SOURCE: Gideon Welles, Diary of Gideon Welles, Secretary of the Navy Under Lincoln and Johnson, Vol. 2: April 1, 1864 — December 31, 1866, p. 324

Diary of Gideon Welles: Friday, June 30, 1865

The weather for several days has been exceedingly warm. For some time there have been complaints of mismanagement of affairs in the storekeeper's department at Boston, and on Monday last I made a change, appointing an officer who lost a leg in the service. Mr. Gooch comes to me with an outcry from the Boston delegation wanting action to be deferred. Told G. if there was any reason for it I would give it consideration. He wished to know the cause of the change. I told him the welfare and best interest of the service. It is not my purpose in this and similar cases to be placed on the defensive. I do not care to make or prefer charges, yet I feel it a most unpleasant task to remove even objectionable men.

The President is still indisposed, and I am unable to perfect some important business that I wished to complete with the close of the fiscal year. There are several Radical Members here, and have been for some days, apparently anxious to see the President. Have met Senator Wade two or three times at the White House. Complains that the Executive has the control of the government, that Congress and the Judiciary are subordinate, and mere instruments in his hands; said our form of government was on the whole a failure; that there are not three distinct and independent departments but one great controlling one with two others as assistants. Mentions that the late President called out 75,000 men without authority. Congress, when it came together, approved it. Mr. Lincoln then asked for 400,000 men and four hundred millions of money. Congress gave him five of each instead of four. I asked him if he supposed or meant to say that these measures were proposed without consulting, informally, the leading members of each house. He replied that he did not, and admitted that the condition of the country required the action which was taken, that it was right and in conformity with public expectation.
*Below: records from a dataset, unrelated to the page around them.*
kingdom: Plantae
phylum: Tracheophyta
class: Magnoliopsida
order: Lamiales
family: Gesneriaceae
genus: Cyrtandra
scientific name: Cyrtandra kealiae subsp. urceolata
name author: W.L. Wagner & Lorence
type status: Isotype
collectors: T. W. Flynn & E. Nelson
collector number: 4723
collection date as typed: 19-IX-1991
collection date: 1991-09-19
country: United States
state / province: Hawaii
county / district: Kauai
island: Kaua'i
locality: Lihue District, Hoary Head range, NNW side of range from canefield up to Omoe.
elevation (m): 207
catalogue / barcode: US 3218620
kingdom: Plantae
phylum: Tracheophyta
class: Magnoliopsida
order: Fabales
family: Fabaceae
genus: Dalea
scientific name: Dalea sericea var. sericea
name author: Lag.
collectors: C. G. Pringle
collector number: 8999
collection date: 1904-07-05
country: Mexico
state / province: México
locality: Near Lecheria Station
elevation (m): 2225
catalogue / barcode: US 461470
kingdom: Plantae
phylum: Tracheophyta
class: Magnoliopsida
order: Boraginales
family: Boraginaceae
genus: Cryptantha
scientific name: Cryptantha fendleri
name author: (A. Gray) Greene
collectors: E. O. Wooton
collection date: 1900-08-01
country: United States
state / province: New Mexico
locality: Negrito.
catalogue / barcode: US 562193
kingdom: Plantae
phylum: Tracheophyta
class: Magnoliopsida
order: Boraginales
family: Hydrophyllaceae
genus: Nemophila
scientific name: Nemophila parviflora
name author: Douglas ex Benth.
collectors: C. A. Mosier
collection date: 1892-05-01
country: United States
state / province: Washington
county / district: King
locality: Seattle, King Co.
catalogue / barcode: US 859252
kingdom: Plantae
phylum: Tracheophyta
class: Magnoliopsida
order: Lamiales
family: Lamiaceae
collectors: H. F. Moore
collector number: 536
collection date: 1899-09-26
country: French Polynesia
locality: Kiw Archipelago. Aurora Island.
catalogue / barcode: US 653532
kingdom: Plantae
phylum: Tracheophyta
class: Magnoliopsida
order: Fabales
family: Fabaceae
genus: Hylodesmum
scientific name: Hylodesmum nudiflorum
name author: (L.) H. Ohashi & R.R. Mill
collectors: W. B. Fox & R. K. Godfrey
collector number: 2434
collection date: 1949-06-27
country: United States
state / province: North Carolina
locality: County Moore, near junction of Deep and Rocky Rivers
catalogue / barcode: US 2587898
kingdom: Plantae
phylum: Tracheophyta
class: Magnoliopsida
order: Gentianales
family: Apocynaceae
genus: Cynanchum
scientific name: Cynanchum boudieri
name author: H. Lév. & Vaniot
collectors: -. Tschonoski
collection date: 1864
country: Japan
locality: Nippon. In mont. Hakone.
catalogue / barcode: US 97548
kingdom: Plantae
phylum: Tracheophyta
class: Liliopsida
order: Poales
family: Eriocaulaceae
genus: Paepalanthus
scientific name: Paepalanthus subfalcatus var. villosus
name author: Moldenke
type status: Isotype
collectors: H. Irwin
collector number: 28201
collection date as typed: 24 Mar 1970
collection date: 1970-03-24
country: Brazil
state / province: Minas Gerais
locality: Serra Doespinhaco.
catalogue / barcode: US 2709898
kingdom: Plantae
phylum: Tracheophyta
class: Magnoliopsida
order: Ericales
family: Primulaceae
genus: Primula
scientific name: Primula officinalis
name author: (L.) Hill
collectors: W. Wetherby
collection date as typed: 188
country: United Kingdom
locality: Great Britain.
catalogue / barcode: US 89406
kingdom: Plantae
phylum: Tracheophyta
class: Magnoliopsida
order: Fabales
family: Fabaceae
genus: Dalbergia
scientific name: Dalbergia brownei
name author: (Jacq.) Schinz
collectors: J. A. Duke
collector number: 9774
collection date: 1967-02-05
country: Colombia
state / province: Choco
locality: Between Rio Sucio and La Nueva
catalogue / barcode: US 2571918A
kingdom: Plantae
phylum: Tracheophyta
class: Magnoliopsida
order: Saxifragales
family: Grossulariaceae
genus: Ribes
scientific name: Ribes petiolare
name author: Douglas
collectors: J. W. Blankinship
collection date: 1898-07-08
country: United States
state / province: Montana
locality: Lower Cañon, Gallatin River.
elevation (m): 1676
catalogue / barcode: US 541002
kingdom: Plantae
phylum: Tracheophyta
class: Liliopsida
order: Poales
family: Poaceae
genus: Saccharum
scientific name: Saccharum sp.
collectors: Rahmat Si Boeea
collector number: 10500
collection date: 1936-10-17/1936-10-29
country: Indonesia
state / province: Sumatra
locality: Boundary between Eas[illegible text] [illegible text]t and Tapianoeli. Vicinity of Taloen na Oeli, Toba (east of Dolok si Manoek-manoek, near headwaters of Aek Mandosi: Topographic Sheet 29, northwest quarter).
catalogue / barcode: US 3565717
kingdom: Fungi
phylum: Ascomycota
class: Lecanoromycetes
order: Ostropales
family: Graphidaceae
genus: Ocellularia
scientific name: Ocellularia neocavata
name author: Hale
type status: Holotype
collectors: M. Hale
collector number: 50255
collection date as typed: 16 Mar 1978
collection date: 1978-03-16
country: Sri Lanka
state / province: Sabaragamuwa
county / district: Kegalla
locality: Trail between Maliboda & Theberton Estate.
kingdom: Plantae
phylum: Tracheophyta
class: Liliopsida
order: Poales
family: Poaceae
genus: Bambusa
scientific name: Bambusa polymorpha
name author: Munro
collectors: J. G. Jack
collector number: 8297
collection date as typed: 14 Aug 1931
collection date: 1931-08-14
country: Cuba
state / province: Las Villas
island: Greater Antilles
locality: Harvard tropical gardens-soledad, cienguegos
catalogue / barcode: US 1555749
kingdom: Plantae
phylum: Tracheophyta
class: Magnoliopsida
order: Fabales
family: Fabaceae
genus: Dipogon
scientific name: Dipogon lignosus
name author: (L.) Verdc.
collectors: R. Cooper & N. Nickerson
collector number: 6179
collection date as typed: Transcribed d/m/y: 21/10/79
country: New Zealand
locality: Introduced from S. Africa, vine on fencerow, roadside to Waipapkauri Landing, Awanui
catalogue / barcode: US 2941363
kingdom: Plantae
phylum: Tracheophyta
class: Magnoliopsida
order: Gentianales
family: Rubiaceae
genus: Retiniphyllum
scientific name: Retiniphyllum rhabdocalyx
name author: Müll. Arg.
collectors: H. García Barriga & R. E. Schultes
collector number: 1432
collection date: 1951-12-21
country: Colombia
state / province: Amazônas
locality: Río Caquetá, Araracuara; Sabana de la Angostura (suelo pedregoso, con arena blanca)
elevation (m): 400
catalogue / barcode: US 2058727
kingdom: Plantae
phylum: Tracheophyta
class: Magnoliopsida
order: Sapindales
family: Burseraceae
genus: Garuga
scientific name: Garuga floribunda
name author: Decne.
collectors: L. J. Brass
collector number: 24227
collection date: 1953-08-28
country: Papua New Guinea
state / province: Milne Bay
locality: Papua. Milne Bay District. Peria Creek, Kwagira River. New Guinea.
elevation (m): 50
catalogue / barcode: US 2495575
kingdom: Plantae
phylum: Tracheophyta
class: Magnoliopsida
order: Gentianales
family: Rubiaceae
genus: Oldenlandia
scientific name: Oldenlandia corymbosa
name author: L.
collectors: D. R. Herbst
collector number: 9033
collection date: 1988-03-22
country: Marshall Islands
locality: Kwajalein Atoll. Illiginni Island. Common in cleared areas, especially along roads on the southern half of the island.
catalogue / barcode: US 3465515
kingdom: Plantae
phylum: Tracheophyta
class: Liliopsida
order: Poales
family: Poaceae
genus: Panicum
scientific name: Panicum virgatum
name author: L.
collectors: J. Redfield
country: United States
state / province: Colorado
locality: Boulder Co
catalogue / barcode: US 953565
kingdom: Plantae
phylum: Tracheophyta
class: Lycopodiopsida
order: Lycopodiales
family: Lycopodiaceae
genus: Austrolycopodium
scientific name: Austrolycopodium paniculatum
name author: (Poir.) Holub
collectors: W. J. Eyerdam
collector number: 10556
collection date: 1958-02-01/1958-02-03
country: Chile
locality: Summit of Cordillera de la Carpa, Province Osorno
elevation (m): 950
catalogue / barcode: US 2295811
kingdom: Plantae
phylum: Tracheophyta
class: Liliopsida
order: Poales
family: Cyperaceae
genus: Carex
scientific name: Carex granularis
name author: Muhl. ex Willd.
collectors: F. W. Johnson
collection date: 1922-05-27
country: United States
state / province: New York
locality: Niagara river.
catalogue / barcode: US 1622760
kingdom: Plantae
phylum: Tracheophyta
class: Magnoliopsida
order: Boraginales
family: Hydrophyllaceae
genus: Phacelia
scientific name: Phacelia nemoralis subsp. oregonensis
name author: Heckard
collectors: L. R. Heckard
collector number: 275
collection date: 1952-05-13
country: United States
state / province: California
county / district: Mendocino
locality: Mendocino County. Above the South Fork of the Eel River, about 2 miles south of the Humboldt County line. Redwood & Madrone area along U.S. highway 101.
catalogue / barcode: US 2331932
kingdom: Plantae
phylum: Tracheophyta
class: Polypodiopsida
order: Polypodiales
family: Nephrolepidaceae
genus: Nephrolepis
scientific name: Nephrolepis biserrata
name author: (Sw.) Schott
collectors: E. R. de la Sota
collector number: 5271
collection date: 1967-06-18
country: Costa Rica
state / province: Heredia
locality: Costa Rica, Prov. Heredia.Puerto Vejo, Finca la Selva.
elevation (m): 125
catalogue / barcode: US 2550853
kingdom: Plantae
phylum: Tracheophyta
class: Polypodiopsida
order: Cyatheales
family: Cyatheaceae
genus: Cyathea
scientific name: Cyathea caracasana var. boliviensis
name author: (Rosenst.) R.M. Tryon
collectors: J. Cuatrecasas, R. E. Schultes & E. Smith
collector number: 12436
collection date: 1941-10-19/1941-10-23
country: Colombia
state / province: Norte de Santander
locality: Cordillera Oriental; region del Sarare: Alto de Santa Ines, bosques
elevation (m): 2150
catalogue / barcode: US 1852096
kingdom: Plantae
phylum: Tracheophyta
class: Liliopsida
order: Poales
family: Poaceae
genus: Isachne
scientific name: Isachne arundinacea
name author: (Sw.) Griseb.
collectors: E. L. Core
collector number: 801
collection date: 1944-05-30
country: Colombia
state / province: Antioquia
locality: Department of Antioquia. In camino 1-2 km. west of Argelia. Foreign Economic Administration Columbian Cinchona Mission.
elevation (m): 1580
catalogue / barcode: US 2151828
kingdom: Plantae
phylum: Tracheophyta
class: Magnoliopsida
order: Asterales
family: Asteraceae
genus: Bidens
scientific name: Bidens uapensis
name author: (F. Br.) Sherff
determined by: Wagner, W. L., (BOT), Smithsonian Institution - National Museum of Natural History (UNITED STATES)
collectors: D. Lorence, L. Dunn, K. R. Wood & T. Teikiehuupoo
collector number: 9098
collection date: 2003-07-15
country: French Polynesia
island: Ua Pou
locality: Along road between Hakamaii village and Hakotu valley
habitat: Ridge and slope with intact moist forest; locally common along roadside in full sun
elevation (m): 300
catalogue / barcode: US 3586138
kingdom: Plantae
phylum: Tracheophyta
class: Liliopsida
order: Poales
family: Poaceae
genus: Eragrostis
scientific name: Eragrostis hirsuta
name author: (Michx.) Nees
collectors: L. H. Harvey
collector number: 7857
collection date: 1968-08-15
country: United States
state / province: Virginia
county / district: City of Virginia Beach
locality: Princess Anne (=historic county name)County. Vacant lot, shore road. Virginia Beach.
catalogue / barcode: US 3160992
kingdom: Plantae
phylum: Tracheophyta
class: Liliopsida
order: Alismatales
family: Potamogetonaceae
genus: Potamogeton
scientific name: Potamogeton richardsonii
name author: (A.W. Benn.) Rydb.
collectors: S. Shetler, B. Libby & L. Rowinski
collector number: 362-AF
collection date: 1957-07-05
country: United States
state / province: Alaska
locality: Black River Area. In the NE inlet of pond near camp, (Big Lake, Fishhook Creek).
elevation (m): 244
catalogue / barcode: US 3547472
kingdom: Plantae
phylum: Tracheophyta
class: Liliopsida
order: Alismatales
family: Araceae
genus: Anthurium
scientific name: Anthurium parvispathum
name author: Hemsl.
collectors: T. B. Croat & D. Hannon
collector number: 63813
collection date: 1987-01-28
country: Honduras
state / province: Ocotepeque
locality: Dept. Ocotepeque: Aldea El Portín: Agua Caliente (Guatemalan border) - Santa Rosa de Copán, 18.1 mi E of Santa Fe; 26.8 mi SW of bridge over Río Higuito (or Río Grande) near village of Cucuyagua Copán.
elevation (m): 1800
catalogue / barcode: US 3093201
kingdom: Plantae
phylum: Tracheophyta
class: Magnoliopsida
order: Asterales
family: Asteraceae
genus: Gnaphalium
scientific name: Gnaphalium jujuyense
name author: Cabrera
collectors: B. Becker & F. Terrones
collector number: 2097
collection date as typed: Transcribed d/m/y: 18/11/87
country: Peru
Thad Stevens called on me on business and took occasion to express ultra views, and had a sarcastic hit or two but without much sting. He is not satisfied, nor is Wade, yet I think the latter is mollified and disinclined to disagree with the President. But his friend Winter Davis, it is understood, is intending to improve the opportunity of delivering a Fourth-of-July oration, to take ground distinctly antagonistic to the Administration on the question of negro suffrage.